- [TASK TO CARRY OUT]: Pick out each of the lines below that contains the word "pressure" and copy it in full. Case matters, so count only matches with the same capitalization.

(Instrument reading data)
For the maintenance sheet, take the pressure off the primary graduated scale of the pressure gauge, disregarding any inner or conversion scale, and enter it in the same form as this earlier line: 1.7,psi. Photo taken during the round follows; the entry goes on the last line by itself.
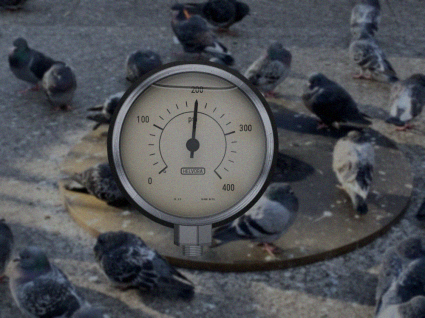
200,psi
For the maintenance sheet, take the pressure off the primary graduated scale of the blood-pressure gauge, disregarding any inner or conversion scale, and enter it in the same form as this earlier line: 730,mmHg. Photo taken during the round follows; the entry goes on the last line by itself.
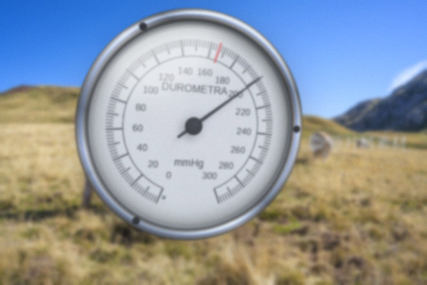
200,mmHg
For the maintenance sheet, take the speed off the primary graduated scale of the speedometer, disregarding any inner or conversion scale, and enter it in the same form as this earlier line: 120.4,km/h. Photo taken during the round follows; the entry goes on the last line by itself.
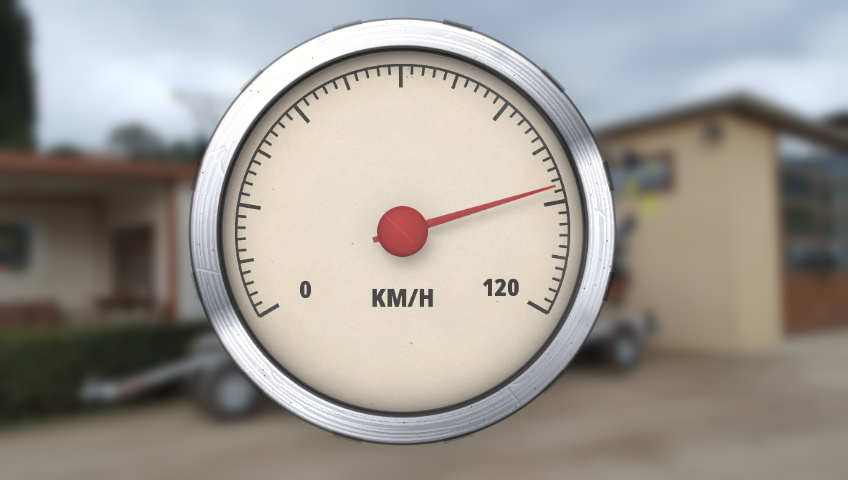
97,km/h
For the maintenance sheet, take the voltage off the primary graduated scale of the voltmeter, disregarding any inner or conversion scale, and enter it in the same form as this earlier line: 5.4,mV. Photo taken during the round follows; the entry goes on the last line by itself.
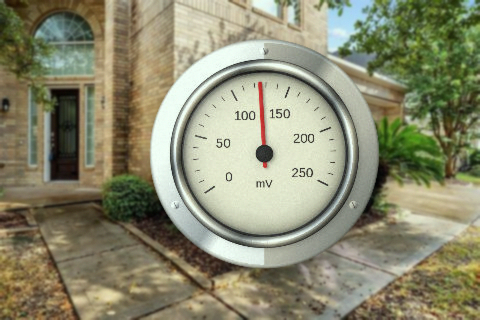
125,mV
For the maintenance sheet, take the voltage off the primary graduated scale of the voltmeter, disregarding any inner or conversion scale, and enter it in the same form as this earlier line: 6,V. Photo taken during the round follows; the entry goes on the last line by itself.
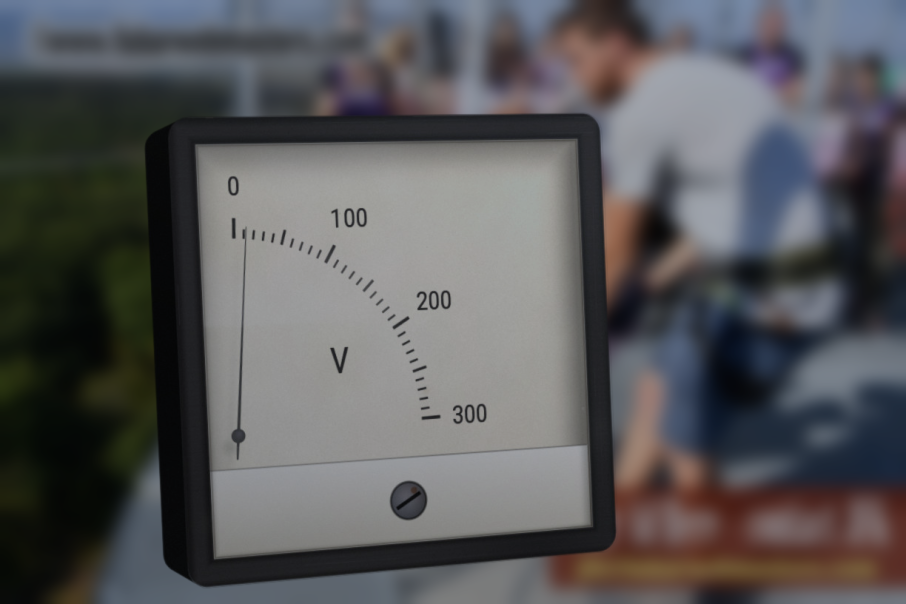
10,V
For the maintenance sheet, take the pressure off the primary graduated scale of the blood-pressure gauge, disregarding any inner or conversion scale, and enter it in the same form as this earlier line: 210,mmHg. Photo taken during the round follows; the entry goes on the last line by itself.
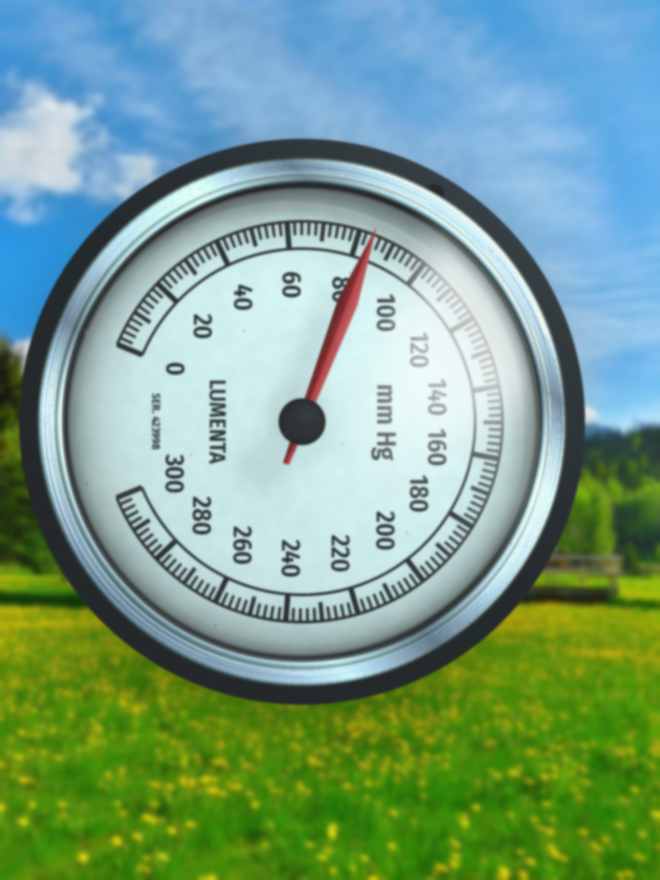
84,mmHg
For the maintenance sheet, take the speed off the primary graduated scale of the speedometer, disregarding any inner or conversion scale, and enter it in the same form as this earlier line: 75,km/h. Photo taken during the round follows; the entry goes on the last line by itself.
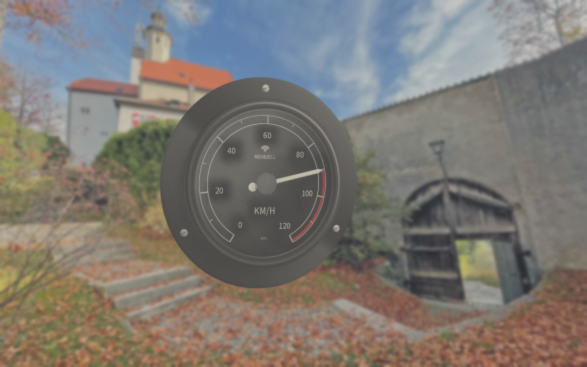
90,km/h
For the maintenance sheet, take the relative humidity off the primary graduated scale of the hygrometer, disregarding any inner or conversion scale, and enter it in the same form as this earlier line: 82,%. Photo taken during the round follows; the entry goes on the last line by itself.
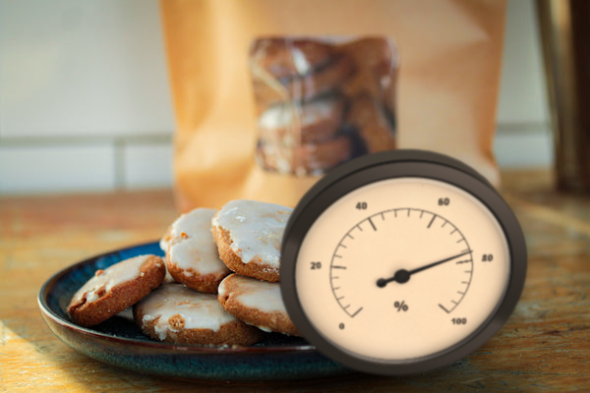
76,%
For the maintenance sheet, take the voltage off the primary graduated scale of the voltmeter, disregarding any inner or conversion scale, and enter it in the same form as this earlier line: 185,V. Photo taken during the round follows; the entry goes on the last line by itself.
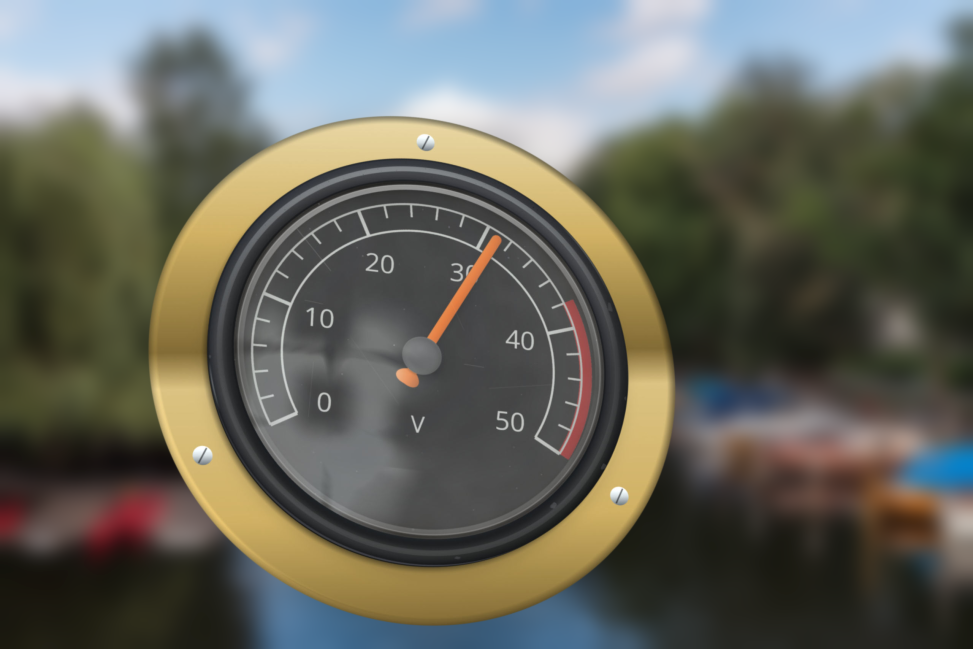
31,V
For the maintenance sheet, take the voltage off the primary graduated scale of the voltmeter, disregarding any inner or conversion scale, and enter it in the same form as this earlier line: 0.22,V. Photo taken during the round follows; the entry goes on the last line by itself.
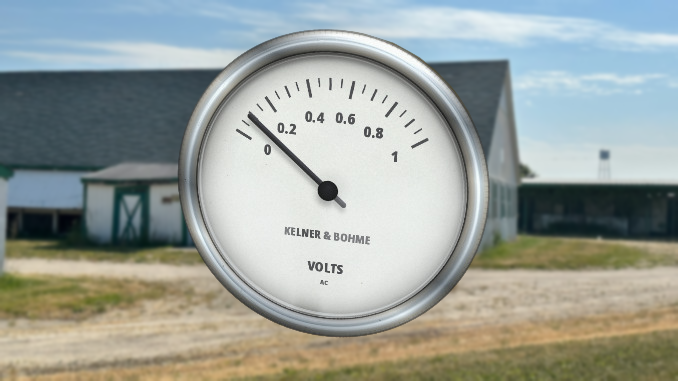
0.1,V
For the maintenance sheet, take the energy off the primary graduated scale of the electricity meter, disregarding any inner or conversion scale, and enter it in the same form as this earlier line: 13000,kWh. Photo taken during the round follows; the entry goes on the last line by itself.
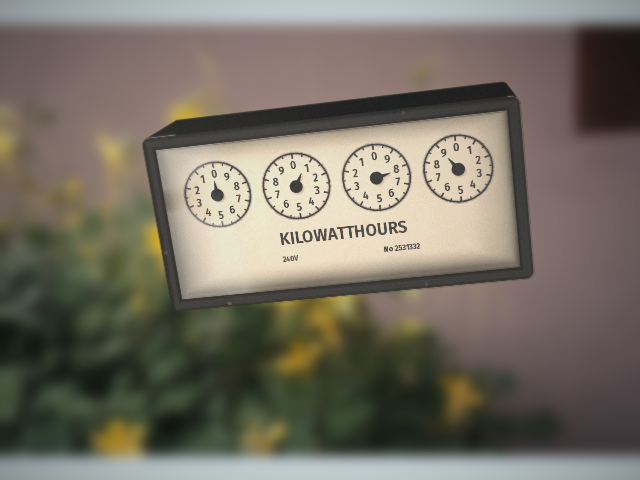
79,kWh
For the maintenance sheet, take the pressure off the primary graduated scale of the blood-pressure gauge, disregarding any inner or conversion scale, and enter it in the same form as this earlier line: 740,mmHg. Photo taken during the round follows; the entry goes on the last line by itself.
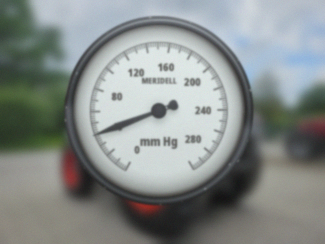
40,mmHg
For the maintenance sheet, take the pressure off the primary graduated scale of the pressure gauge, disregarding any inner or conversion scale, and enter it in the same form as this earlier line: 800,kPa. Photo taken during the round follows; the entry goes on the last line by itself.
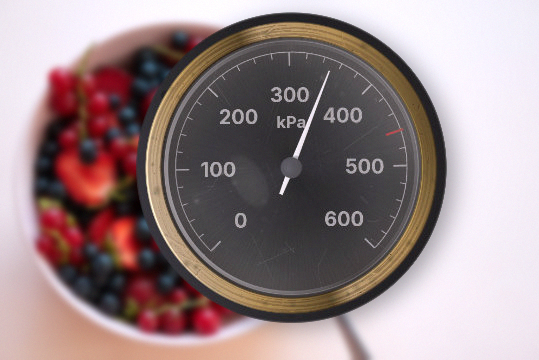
350,kPa
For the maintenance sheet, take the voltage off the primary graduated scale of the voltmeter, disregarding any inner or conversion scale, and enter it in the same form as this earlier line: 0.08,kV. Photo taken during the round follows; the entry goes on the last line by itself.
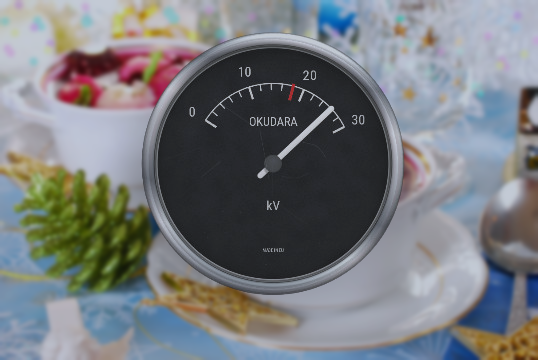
26,kV
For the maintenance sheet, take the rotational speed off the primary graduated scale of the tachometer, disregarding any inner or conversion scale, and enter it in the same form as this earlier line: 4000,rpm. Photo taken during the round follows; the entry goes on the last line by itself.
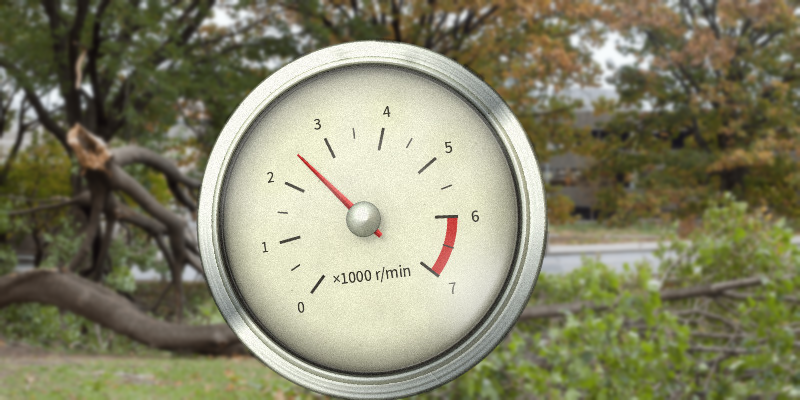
2500,rpm
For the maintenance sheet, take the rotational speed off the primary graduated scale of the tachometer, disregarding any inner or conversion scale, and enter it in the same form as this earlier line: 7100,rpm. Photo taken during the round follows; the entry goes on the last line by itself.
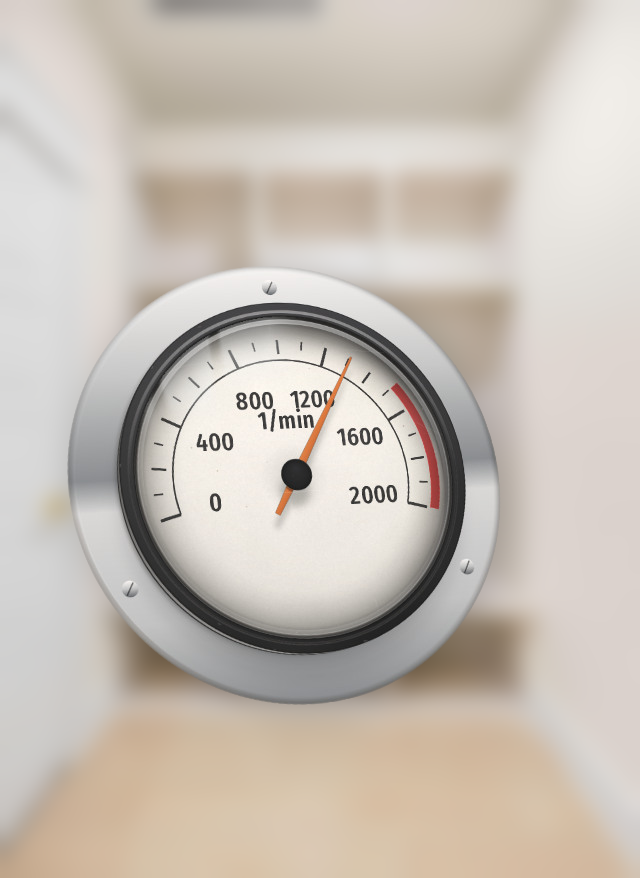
1300,rpm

- [ANSWER BOX]:
For the maintenance sheet, take the pressure off the primary graduated scale of the pressure gauge, disregarding any inner or conversion scale, and enter it in the same form as this earlier line: 1.7,psi. Photo taken during the round follows; the entry goes on the last line by itself.
For the maintenance sheet, take the pressure off the primary graduated scale of the blood-pressure gauge, disregarding any inner or conversion scale, and enter it in the same form as this earlier line: 730,mmHg. Photo taken during the round follows; the entry goes on the last line by itself.
For the maintenance sheet, take the pressure off the primary graduated scale of the blood-pressure gauge, disregarding any inner or conversion scale, and enter it in the same form as this earlier line: 210,mmHg. Photo taken during the round follows; the entry goes on the last line by itself.
For the maintenance sheet, take the pressure off the primary graduated scale of the blood-pressure gauge, disregarding any inner or conversion scale, and enter it in the same form as this earlier line: 740,mmHg. Photo taken during the round follows; the entry goes on the last line by itself.
For the maintenance sheet, take the pressure off the primary graduated scale of the pressure gauge, disregarding any inner or conversion scale, and enter it in the same form as this earlier line: 800,kPa. Photo taken during the round follows; the entry goes on the last line by itself.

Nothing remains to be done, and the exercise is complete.